Model weights come in at 140 GB. KV cache at this concurrency and context length works out to 50 × 8,000 × 0.26 MB ≈ 104 GB. Activations add roughly 28 GB and framework overhead another 15 GB. Total: approximately 287 GB - which requires ceil(287 / 80) = 4 H100s at minimum, with essentially no headroom for anything.

If you are serving 8 simultaneous LoRA adapters at rank=16, add roughly 0.8 GB - negligible at this scale, but meaningful at high rank or large simultaneous adapter counts.

Now apply FP8 quantization. Model weights drop to 70 GB, KV cache drops to 52 GB, total falls to approximately 165 GB, and 2-3 GPUs become viable. That is the leverage quantization provides at the memory sizing stage - before throughput, before latency, before any other optimization. It is a GPU count decision, not a quality tuning decision.

On headroom. The minimum GPU count is not your deployment GPU count. A system running at 95% VRAM utilization is one traffic burst away from an OOM cascade.
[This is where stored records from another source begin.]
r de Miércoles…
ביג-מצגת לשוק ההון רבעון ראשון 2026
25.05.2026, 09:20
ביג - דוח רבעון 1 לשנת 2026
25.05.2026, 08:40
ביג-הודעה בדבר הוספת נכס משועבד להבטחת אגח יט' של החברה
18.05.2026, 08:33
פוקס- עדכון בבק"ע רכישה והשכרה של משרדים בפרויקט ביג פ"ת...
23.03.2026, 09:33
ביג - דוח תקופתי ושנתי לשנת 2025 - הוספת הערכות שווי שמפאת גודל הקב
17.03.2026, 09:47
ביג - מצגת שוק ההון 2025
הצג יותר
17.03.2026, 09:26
Add 30-50% headroom beyond the calculated minimum: enough to absorb spikes above P95, keep the system away from the memory cliff edge, and survive framework version updates that quietly increase overhead between deployments. For the FP16 example above, that headroom recommendation moves the practical minimum from 4 GPUs to 6. For the FP8 case it moves from 2-3 to 3-4 - still a meaningful saving over the FP16 baseline.